People will be trying to replicate Steve Jobs inimitable leadership style for years to come. His famous product launches saw Jobs seemingly conjure up new magical products that would change the way we interact with each other or with multimedia. Who can forget him pulling the first iPhone out of his pocket.
From the inception of Macintosh and Apple, Steve saw the human potential in the complex software that he designed. His designs were always meant to be able to be used instinctively, and now there are very few people who wouldn’t automatically know how to use an iPod, iPhone or Mac computer. Children are even learning how to read and write on iPads.
Steve Jobs built a company that managed to exceed Microsoft and on occasion Exxon Mobil to become the world’s most valuable company with a market value of more than $50 billion. Jobs has certainly earned his place as one of the greatest industrialists of all time with Edison, Ford and (though it would irk Jobs) Gates.
We wanted to get a reaction to the news of Steve Jobs’ death from the business school community.
Rosabeth Moss Kanter is a professor at Harvard Business School, she wrote in the Harvard Business Review today that “If there were a Nobel prize for business, surely he would have won it. He did what he set out to do and more. He saw the potential for computing power for the masses, useful and accessible to everyone. In a phrase that drove the early Apple, he created bicycles for the mind."
Kirti Dhingra, MBA alumni of the Australian Graduate School of Management and Kellogg Graduate School of Management, described Jobs as "one of the all time great innovators, visionary thinkers and product marketers of all time."

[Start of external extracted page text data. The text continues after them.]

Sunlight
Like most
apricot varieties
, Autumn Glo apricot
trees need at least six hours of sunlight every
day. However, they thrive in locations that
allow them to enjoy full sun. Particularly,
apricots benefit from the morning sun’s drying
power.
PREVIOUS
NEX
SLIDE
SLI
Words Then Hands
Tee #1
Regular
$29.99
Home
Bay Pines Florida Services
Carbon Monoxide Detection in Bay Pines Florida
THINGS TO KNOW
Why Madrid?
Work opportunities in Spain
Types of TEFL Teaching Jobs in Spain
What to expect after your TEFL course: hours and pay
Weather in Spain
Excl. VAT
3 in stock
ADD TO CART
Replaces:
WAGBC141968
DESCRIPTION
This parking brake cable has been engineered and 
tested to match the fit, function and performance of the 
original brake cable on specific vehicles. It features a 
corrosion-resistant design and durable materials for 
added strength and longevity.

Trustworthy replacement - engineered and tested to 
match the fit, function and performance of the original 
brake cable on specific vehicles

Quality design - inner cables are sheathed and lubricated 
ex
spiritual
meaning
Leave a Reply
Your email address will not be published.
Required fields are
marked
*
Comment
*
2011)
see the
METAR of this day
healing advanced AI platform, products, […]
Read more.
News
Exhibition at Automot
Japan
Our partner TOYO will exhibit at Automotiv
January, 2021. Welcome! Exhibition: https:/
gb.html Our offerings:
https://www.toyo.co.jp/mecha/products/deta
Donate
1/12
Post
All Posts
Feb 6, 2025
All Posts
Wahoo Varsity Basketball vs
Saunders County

Milo Yiannopoulos, a business writer based in London and San Francisco told BusinessBecause that Steve Jobs was “the Conservative icon of our time” and has written an article saying that what Steve Jobs meant by changing the world was actually aiming for all-encompassing global market domination.

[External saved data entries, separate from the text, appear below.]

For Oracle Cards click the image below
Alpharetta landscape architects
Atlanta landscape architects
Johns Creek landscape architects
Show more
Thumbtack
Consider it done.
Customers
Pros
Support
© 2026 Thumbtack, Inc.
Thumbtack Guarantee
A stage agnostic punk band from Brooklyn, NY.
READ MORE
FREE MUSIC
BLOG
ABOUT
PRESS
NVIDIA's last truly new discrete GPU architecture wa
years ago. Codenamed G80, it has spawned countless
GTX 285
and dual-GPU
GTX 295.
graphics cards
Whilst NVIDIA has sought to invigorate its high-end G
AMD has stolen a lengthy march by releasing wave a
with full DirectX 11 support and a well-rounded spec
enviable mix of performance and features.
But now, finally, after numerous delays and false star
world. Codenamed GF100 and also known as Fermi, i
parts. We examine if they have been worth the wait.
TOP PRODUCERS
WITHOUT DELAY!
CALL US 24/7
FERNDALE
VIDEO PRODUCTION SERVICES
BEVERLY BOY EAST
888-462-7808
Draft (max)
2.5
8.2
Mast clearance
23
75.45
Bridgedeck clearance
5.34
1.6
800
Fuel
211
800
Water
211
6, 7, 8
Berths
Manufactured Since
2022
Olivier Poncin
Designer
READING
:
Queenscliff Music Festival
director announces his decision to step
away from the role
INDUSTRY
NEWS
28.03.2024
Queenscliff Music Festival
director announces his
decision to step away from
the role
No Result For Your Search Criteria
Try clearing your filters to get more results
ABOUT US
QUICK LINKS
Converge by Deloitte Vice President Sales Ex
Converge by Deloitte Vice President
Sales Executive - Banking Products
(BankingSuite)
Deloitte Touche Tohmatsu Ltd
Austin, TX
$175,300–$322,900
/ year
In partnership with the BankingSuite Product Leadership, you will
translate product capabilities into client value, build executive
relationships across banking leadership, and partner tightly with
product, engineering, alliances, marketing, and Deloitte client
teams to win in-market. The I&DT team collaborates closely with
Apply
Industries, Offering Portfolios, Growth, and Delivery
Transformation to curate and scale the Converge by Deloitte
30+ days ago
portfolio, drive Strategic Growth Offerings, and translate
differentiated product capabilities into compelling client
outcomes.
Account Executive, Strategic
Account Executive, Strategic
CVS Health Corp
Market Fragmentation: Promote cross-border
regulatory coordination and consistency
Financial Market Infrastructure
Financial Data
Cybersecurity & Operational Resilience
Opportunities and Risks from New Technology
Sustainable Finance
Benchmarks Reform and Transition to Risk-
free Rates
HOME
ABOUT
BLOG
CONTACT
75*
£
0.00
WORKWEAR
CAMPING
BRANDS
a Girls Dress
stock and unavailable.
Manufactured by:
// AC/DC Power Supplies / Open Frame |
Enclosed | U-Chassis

IE MBA alumni, Pablo Esteves, said that Steve Jobs was "an example of how to drive a business with a noticeable human kindness. The sad passing of Steve gets you thinking about what really matters in life. His legendary quote reflects that passion for what you do: "Stay hungry. stay foolish." It's about building a legacy, being imaginative and passionate. Few people in the history of the world inspire to greatness in business the way Steve did; he was always looking for more, how to improve things, always delivering. Zero mediocrity. He encouraged people to always make a positive impact. Making a difference."
Georgia Tech's Strategy Professor, Frank T. Rothaermel, told BusinessBecause: "Some say SJ was a great CEO, I say he was much more than that. He was a true visionary, comparable to Einstein. He gave a new paradigm."

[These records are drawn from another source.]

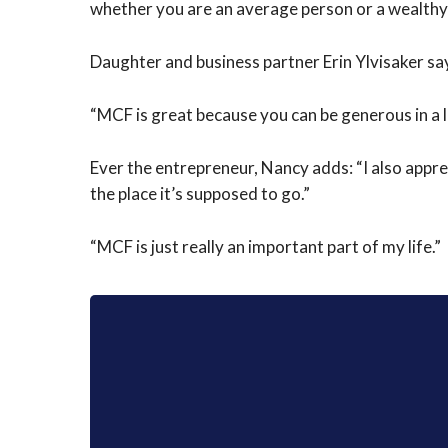
whether you are an average person or a wealth
Daughter and business partner Erin Ylvisaker sa
“MCF is great because you can be generous in a lot
Ever the entrepreneur, Nancy adds: “I also appr
the place it’s supposed to go.”
“MCF is just really an important part of my life.”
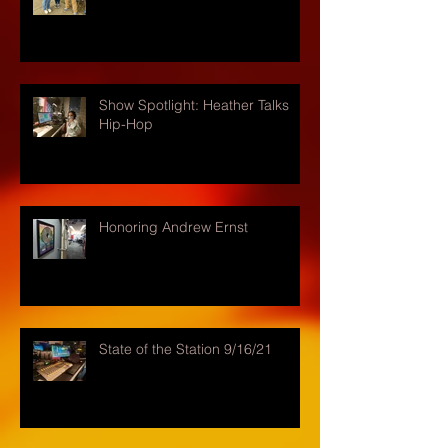
Show Spotlight: Heather Talks
Hip-Hop
Honoring Andrew Ernst
State of the Station 9/16/21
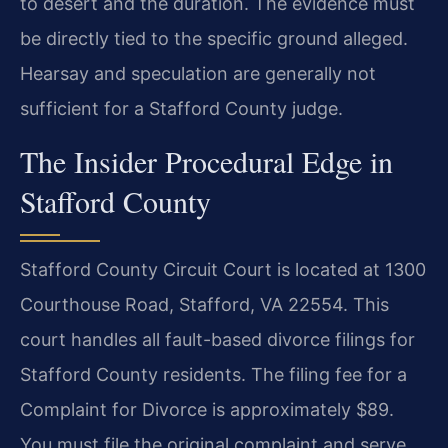
to desert and the duration. The evidence must
be directly tied to the specific ground alleged.
Hearsay and speculation are generally not
sufficient for a Stafford County judge.
The Insider Procedural Edge in
Stafford County
Stafford County Circuit Court is located at 1300
Courthouse Road, Stafford, VA 22554. This
court handles all fault-based divorce filings for
Stafford County residents. The filing fee for a
Complaint for Divorce is approximately $89.
You must file the original complaint and serve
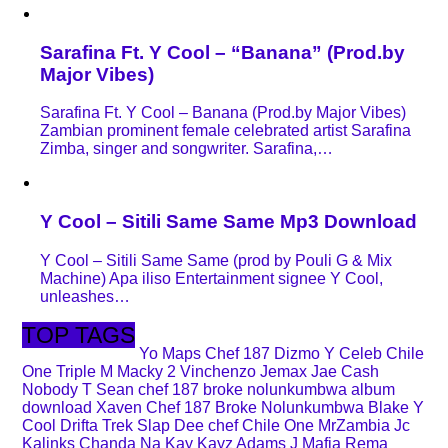
Sarafina Ft. Y Cool – “Banana” (Prod.by
Major Vibes)
Sarafina Ft. Y Cool – Banana (Prod.by Major Vibes)
Zambian prominent female celebrated artist Sarafina
Zimba, singer and songwriter. Sarafina,…
Y Cool – Sitili Same Same Mp3 Download
Y Cool – Sitili Same Same (prod by Pouli G & Mix
Machine) Apa iliso Entertainment signee Y Cool,
unleashes…
TOP TAGS
Yo Maps
Chef 187
Dizmo
Y Celeb
Chile
One
Triple M
Macky 2
Vinchenzo
Jemax
Jae Cash
Nobody
T Sean
chef 187 broke nolunkumbwa album
download
Xaven
Chef 187 Broke Nolunkumbwa
Blake
Y
Cool
Drifta Trek
Slap Dee
chef
Chile One MrZambia
Jc
Kalinks
Chanda Na Kay
Kayz Adams
J Mafia
Rema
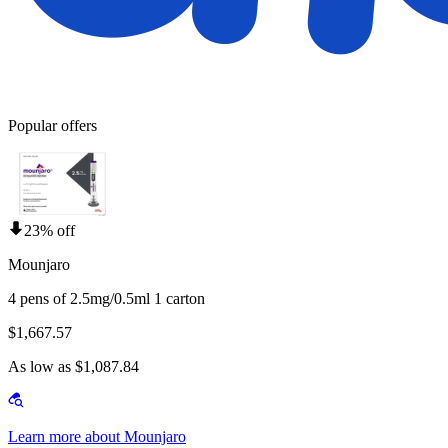
Popular offers
23% off
Mounjaro
4 pens of 2.5mg/0.5ml 1 carton
$1,667.57
As low as $1,087.84
Learn more about Mounjaro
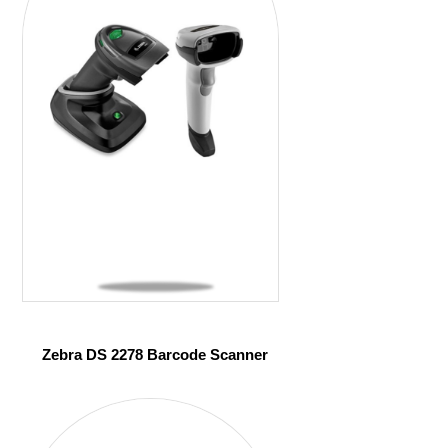
Zebra DS 2278 Barcode Scanner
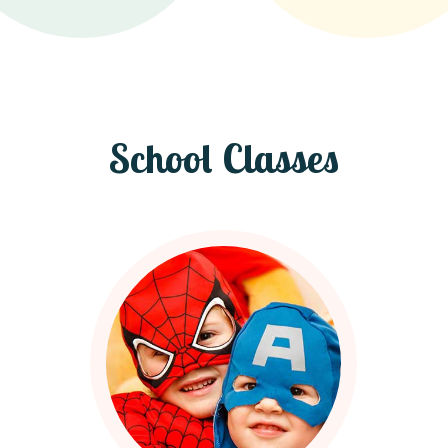
School Classes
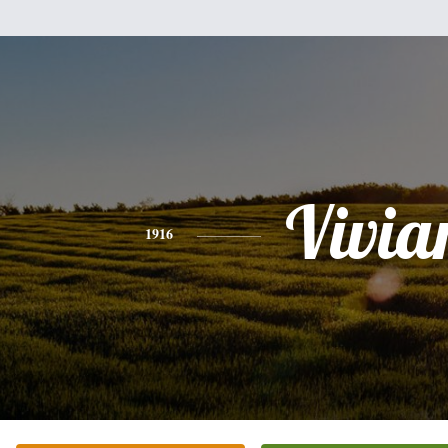
Vivia
1916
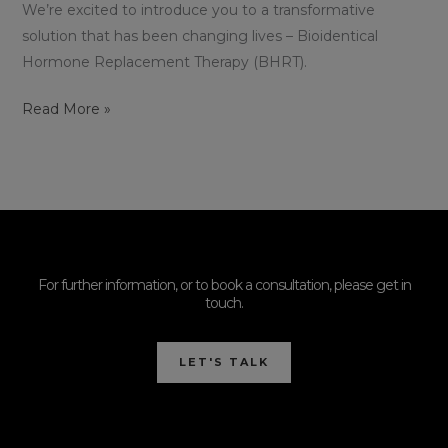
We’re excited to introduce you to a transformative
solution that has been changing lives – Bioidentical
Hormone Replacement Therapy (BHRT).
Read More »
For further information, or to book a consultation, please get in
touch.
LET'S TALK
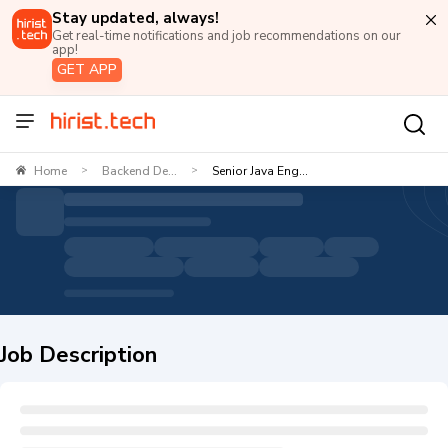
Stay updated, always!
Get real-time notifications and job recommendations on our
app!
GET APP
Home
Backend De...
Senior Java Eng...
>
>
Job Description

Professor John Jordan from Penn State Smeal College said: “The passing of Steve Jobs is a cultural milestone; his greatness is unquestioned. He was responsible for five seismic changes in the computing landscape…for all the justified talk of Jobs being a visionary, however, his name is on 313 different Apple patents, demonstrating an attention to detail rare in a chief executive.”
Professor Donna Ladkin from Cranfield University School of Management is an expert on leadership, she told Channel 4 that “the Apple co-founder was able to balance his company's contradiction between market-leader and cult status by creating a brand that was more like a club. People wanted to be part of the Apple club. He touched something in the zeitgeist about wanting to be slightly different - even if it was a lot of people. It was about being on the edge and slightly radical."